>> START

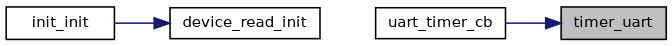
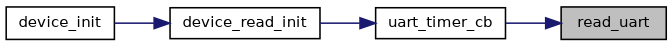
  digraph {
    rankdir=RL
    node [color=black fillcolor=white fontname=Helvetica fontsize=10 shape=record style=filled]
    edge [color=midnightblue dir=back fontname=Helvetica fontsize=10 labelfontname=Helvetica labelfontsize=10 style=solid]
-   n1 [fillcolor=grey75 fontcolor=black height=0.2 label=timer_uart width=0.4]
+   n1 [fillcolor=grey75 fontcolor=black height=0.2 label=read_uart width=0.4]
    n2 [height=0.2 label=uart_timer_cb width=0.4]
    n3 [height=0.2 label=device_read_init width=0.4]
-   n4 [height=0.2 label=init_init width=0.4]
+   n4 [height=0.2 label=device_init width=0.4]
    n1 -> n2
+   n2 -> n3
    n3 -> n4
  }
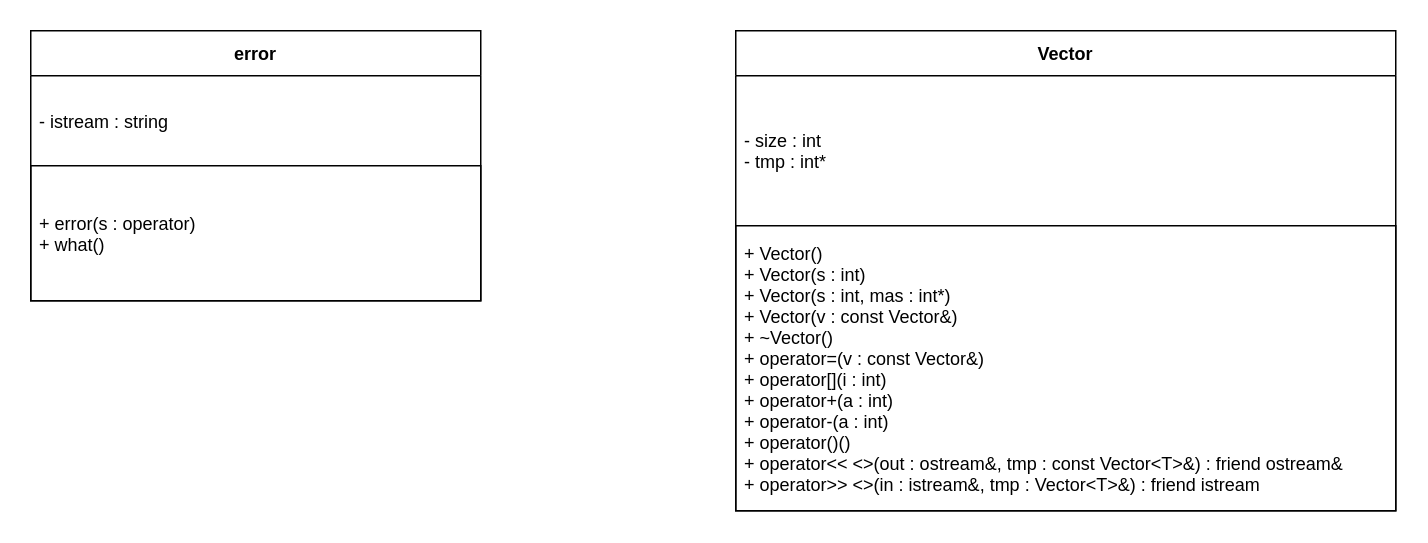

>> END

SET PROBLEM
Convert every line of the items above into a numbered list, skipping any blank lines and leaving out the pictures.

EXERCISE SOLUTION
1.   digraph {
2.     rankdir=RL
3.     node [color=black fillcolor=white fontname=Helvetica fontsize=10 shape=record style=filled]
4.     edge [color=midnightblue dir=back fontname=Helvetica fontsize=10 labelfontname=Helvetica labelfontsize=10 style=solid]
5. -   n1 [fillcolor=grey75 fontcolor=black height=0.2 label=timer_uart width=0.4]
6. +   n1 [fillcolor=grey75 fontcolor=black height=0.2 label=read_uart width=0.4]
7.     n2 [height=0.2 label=uart_timer_cb width=0.4]
8.     n3 [height=0.2 label=device_read_init width=0.4]
9. -   n4 [height=0.2 label=init_init width=0.4]
10. +   n4 [height=0.2 label=device_init width=0.4]
11.     n1 -> n2
12. +   n2 -> n3
13.     n3 -> n4
14.   }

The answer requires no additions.